> Task to carry out
Could you write what comes next in the forum thread about the leaking camp kitchen faucet, starting right after its last line?

> Source document
# Need To Find A Good Parts Deparment For My Outback



## Duanesz (Jul 10, 2009)

I am looking for the faucet for my camp kitchen in my 2006 25rss. I called general RV parts department today and they said I would have to take the faucet off and bring it in to match it up. They dont have a parts book to look it up.

The faucet is leaking at the back by the nut and I have checked it over and over its coming from behind the handles and leaking back to the area under the sink.


----------



## Rip (Jul 13, 2006)

Duanesz said:


> I am looking for the faucet for my camp kitchen in my 2006 25rss. I called general RV parts department today and they said I would have to take the faucet off and bring it in to match it up. They dont have a parts book to look it up.
> 
> The faucet is leaking at the back by the nut and I have checked it over and over its coming from behind the handles and leaking back to the area under the sink.


Try here http://dwincorp.com/product_info.php?products_id=357


----------



## Duanesz (Jul 10, 2009)

Thanks thats it.


----------



## rsm7 (Aug 8, 2009)

Duanesz said:


> I am looking for the faucet for my camp kitchen in my 2006 25rss. I called general RV parts department today and they said I would have to take the faucet off and bring it in to match it up. They dont have a parts book to look it up.
> 
> The faucet is leaking at the back by the nut and I have checked it over and over its coming from behind the handles and leaking back to the area under the sink.

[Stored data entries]

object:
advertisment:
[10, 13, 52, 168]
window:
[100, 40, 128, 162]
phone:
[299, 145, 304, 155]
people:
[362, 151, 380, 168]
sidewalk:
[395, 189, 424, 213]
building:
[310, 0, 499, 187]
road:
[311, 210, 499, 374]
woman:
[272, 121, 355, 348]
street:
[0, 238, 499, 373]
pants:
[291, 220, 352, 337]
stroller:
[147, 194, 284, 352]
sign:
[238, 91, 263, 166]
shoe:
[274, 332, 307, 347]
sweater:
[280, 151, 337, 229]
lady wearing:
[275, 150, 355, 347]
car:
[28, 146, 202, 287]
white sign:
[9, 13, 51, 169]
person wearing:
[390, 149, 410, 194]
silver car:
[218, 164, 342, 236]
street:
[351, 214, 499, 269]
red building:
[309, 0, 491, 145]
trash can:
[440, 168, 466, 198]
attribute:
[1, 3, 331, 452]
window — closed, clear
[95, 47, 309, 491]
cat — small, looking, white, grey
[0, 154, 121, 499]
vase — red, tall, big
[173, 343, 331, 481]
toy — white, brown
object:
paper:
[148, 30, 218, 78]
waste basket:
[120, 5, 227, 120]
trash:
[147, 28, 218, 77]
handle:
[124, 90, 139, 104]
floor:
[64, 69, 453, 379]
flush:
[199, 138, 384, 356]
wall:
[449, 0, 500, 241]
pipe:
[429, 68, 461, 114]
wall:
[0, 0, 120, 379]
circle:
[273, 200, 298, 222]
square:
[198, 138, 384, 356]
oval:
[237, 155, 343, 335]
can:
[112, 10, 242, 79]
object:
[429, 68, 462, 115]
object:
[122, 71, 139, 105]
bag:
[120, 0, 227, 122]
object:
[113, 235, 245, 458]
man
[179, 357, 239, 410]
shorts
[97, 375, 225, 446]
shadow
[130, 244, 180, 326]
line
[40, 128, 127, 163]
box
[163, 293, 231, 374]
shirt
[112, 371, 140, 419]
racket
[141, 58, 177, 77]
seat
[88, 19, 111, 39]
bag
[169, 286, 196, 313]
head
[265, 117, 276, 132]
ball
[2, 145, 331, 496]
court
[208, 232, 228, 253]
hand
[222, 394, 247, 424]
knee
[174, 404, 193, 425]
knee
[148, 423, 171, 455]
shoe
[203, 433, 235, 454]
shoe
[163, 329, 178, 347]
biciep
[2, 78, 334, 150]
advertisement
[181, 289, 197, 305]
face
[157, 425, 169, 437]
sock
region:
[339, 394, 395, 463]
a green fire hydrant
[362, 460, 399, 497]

> Task answer
I think these RV's in general have so many suppliers and different build dates etc that there really isnt any consistency. Its not like a car. I was at the dealership one day and remembered I needed a tail light and was told the same thing. I said its brand new and you dont know which bulb to sell me? He said nope you need to have the old one. Even one out on the lot doesnt mean mine would be the same.


----------



## thefulminator (Aug 8, 2007)

I'm curious about where it is leaking. Can you actually see the water coming from under the handles? I had a similar problem with my bathroom faucet in the Outback but the leaking water was on the counter top and seeping under the faucet and running down the supply lines. It doesn't appear that Gilligan either caulks the faucet or puts plumber's putty under it so there is nothing to keep splashed water from running under it. I'm not saying you don't need a faucet, but just thought you might want to check it out before buying a new one.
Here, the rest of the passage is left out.